Sé que no es un tema sexi. Más bien sigue siendo tabú. Es de mal tono mencionarlo y merma la autoestima reconocerlo cuando lo que prima socialmente es parecer joven, bella y triunfadora. Pero, por mucho que intentemos ocultarlo, la ola de calor nos delata. Somos miles de mujeres en torno a los 50 años derritiéndonos cual polo al sol y agitando frenéticamente una orquesta de abanicos. Cuando tienes la menopausia a veces te dan ganas de llorar y no sabes por qué. Lloras por todas las cosas terribles e injustas que ocurren en el mundo. Lloras por las personas que querías y han desaparecido de tu vida. Lloras porque no eres tan omnipotente como pensabas. Lloras, en definitiva, porque tu cuerpo sabe que el tiempo pasa y atisba el fin como una posibilidad no remota. Lloras porque has tomado conciencia de que eres frágil y el viento de la vida te puede derribar, porque ingresas en una edad en la que ya no te sostendrá nadie, más que tú misma, y tus padres, si viven, han envejecido y ya no miran por ti, sino que tienes que mirar por ellos.

Los hijos se van de casa o están en la adolescencia y solo sueñan con desapegarse de ti. Sin embargo, aún tienes que ocuparte de las tareas domésticas y de que el hogar (esa pequeña empresa) funcione. Muchos días no te ves con fuerzas o con cabeza. Entonces alguien te habla de unas pastillas. No son precisamente las pastillitas amarillas que tomaba el ama de casa de aquella canción de los Rolling Stones Mother’s Little helper. Los tiempos han cambiado desde 1966 cuando las españolas de mediana edad también tomaban pastillas, pero rosas, el famoso Optalidón que les daba cuerda para llegar a la noche. Luego vino la terapia hormonal sustitutoria, pero ahora goza de poca popularidad pues tuvo peligrosos efectos secundarios.

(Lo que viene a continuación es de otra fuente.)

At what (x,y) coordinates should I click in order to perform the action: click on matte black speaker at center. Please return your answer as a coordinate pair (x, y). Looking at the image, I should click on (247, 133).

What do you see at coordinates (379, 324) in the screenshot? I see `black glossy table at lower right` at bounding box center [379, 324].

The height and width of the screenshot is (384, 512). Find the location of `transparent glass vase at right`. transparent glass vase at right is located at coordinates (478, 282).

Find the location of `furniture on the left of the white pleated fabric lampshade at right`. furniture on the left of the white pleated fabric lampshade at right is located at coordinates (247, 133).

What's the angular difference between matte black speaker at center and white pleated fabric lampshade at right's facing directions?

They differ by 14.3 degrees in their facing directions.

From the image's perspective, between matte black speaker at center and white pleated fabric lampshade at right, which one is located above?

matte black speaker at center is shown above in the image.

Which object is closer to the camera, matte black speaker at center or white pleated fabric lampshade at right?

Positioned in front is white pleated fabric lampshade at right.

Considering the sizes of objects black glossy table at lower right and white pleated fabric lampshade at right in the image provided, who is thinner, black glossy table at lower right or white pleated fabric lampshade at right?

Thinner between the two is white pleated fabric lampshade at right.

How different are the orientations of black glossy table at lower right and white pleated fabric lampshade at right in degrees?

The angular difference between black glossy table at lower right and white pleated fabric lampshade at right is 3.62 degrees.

Como no nos conformamos y las obligaciones siguen ahí, hayamos dormido mal o bien, buscamos con avidez algo que nos quite los malditos sofocos y en general la niebla en la cabeza. Entonces, las que padecemos los males de la menopausia (muchas se libran, enhorabuena) nos lanzamos a los herbolarios: hierba de San Juan, aceite de onagra, magnesio, flavonoides vegetales, triptófano, trébol rojo, kudzu… Y así un sinfín de productos que por lo visto compensan lo que perdemos al dejar de menstruar.

Sin duda es un fantástico negocio y floreciente, pues cada mes lógicamente, nos incorporamos un puñado más a las potenciales consumidoras. Somos las baby-boomers nacidas entre los 60 y 70, la primera generación que masivamente ha compatibilizado mal que bien vida profesional y vida familiar. Encima tuvimos los hijos tardíamente, con lo que la menopausia nos estalla en la cara con ellos aún colgando del brazo y de la cuenta corriente. Por supuesto, entre nuestras madres también había mujeres con carreras exigentes, pero en menor número. Que seamos tantas y todavía en plena actividad doméstica y profesional, favorece la explosión de oferta de los laboratorios a una clientela dispuesta a pagar lo que le pidan sin saber a ciencia cierta si funciona.

En busca de esa fórmula magistral, estos días he recorrido herbolarios de Madrid, Londres y Barcelona (amén de docenas de páginas webs, ya saben, la red, ese boticario amigo). Hay tantas alternativas que abruma y te entra el consiguiente sofoco. Eché cálculos y el presupuesto no baja de los 60 euros mensuales, pero aún disponiendo de recursos, lamento anunciar que no di con la fórmula magistral.

Sin embargo, cuando menos me lo esperaba, sí encontré una luz al final del túnel. Se trata de un libro que no sé cómo no receta la Seguridad Social en lugar de tanto Lexatín: Francine se desarregla, de la holandesa Francine Oomen (Ediciones B). Oomen es dibujante y escritora de gamberros libros infantiles, pero, fruto de su desconcierto físico y vital, se atrevió con estas memorias dibujadas sobre una etapa que, como dice, te asalta como una emboscada. Son elocuentes, divertidas, consoladoras, reflexivas y gráficamente deslumbrantes. Aunque haya batallas que es inevitable perder, como la de la flaccidez y las arrugas, vale la pena perderlas si es en compañía.

Créanme, hombres y mujeres de bien, si tienen cerca este verano a alguna amiga, madre, hermana, compañera o esposa dándole al abanico haga frío o calor, para inmediatamente después destemplarse y necesitar el chal, regálenle un ejemplar de Francine se desarregla. Aunque no le mitigue la menopausia, se reirá. Porque quizá el mejor tratamiento es simplemente la aceptación.